On her website, where she is collecting signatures to gather momentum for a national database on police use-of-force victims, Paul points out that Black residents of Toronto are 20 times more likely to be shot by police than whites, according to the Ontario Human Rights Commission, and that over 35 per cent of people killed by the Royal Canadian Mounted Police from 2007 to 2017 were Indigenous, despite being just five percent of the population, according to the Globe and Mail.

Paul said she is aware that her identities as a Black and Jewish woman in politics give her a unique platform during times like these. As she put it, “people are very curious about my perspective.”

“I’m trying to be as clear as I can about what things I consider to be important … on behalf of those who don’t usually get asked what they think about things,” she said.

This entails raising up the voices of Young Black Greens on social media, where Paul has posted a video series featuring people like Kiara Nazon, who founded the Young Greens at Carleton University.

“What does it feel like to be Black right now? To be entirely honest it feels just about the same as it always has and that’s because these issues aren’t new,” Nazon said in a video posted to Twitter. “We need leaders who aren’t going to be taken by surprise by issues like police brutality toward Black, Indigenous People of Colour. We need leaders who have lived these realities.”

Paul said she felt more at risk on a daily basis while living as a Black person while living in the United States, and that she “trembles” for some family she has there. She also said her husband didn’t want their son going to school in the U.S., fearing for his physical safety.

But, she added, “I certainly feel those dangers here as well.”

Demonstrations in Toronto have been relatively peaceful, as thousands have taken to the streets calling for justice for George Floyd and Regis Korchinski-Paquet. Korchinski-Paquet fell from a balcony to her death in the presence of police officers. Her family has raised concerns over the role played by the police, which Ontario’s police watchdog is now investigating.

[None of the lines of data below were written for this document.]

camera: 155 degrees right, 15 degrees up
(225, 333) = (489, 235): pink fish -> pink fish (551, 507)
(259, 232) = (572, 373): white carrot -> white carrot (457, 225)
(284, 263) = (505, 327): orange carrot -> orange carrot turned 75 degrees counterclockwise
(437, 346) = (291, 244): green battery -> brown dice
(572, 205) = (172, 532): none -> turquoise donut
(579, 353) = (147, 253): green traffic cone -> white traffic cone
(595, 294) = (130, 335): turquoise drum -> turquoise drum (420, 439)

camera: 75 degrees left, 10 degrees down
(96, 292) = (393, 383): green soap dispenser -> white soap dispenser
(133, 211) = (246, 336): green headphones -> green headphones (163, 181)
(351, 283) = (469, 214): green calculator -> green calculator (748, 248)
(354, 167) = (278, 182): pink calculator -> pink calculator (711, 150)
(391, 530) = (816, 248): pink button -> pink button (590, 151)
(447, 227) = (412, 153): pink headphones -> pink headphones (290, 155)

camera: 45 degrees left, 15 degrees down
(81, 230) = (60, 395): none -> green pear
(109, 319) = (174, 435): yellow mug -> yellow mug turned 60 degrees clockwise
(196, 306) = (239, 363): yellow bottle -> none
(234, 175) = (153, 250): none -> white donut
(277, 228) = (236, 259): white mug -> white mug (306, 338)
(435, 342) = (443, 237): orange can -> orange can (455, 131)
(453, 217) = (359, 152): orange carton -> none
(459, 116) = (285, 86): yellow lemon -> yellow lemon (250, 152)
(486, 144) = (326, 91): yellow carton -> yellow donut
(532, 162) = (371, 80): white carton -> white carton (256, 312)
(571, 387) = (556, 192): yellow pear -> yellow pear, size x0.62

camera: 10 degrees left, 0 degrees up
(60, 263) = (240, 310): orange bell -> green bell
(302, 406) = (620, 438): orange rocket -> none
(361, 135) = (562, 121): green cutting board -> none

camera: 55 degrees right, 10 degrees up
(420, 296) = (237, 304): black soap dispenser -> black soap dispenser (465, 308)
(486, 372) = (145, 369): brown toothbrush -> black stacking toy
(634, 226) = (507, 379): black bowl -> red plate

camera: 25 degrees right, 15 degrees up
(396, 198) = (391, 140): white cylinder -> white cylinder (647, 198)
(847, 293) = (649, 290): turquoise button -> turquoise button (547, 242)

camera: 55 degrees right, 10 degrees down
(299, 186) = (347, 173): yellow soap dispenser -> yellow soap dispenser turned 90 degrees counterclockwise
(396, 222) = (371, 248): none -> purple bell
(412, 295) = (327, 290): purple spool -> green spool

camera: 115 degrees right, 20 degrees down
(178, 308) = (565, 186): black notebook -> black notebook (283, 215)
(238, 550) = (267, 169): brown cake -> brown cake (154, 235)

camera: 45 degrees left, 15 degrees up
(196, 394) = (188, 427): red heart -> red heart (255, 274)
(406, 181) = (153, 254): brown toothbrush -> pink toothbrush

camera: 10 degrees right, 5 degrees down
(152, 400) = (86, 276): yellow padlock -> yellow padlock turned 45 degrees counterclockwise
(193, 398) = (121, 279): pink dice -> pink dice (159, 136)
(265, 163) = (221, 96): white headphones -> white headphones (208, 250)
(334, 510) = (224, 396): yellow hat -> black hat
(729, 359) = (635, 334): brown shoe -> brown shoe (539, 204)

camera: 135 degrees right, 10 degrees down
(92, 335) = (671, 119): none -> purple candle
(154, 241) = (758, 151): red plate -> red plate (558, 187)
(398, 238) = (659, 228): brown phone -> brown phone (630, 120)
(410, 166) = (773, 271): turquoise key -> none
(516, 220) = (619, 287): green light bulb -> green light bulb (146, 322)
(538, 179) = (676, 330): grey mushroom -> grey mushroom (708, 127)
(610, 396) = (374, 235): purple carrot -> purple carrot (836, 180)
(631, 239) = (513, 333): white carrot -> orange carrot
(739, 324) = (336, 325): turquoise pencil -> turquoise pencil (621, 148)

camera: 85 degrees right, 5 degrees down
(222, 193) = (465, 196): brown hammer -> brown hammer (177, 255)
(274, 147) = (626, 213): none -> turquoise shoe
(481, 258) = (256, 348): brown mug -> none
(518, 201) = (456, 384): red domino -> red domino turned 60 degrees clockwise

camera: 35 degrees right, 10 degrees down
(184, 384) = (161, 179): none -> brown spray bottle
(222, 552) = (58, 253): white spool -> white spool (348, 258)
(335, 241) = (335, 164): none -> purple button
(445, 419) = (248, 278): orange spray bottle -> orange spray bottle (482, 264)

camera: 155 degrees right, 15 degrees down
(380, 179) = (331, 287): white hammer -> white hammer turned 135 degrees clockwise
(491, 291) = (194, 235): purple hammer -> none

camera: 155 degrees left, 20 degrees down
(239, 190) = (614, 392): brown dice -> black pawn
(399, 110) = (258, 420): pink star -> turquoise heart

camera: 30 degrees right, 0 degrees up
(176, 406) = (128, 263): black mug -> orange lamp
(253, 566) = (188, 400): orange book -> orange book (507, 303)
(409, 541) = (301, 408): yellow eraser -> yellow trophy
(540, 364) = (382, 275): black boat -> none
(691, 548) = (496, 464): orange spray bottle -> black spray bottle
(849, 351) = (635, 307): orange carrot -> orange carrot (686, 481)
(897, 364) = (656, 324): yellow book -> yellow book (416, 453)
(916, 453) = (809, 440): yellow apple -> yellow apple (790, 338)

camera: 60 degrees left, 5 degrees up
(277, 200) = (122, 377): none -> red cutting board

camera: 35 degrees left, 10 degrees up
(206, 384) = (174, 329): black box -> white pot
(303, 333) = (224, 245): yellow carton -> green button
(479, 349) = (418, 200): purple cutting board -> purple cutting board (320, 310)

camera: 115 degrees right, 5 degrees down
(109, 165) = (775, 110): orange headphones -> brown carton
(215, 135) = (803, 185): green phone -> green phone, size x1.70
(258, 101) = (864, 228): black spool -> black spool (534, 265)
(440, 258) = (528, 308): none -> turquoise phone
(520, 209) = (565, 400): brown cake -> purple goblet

“I’m hoping that we move from what I consider to be the empty gestures of our prime minister and some of our other politicians to actual action,” Paul said. “I don’t want him to kneel. I want him to stand up and say that he’s going to make the changes that have been recommended by the UN on behalf of Black Canadians.”

While running an unprecedented campaign almost entirely online due to COVID-19, Paul said she spends most of her days in the digital world, where they run three to four events a week, including “The New Normal Tour,” a series of virtual town hall meetings discussing critical issues within the context of a Green recovery.

Next, they’ll discuss long-term care centres, which constitute 82 per cent of Canada’s COVID-19 deaths. Sadly, Paul’s father was among them.

“It was avoidable,” she said. “These things were problems but they weren’t laid so bare. They’ve been exposed in a way they have never been before.”

In addition to advocating for long-term care centres to be publicly insured under the Canada Health Act, Paul said she hopes large government investments triggered by the coronavirus are used to fill holes in the social safety net – without forgetting climate change. 

“I want to see us moving towards the green transition … the climate emergency has not taken a pause,” said Paul, noting the European Commission’s green recovery package as an example of recent global action.

Paul is facing off against nine other candidates in the race to lead the Green Party, which will hold its election in October. But Paul has the longest list of endorsements.

“We need to move towards a truly just and equitable society by … making sure that every Canadian – whether they’re living in long-term care or they’re working part-time or they’re students or they’re black or they’re Indigenous – whatever their circumstances, can live in dignity and security,” she said.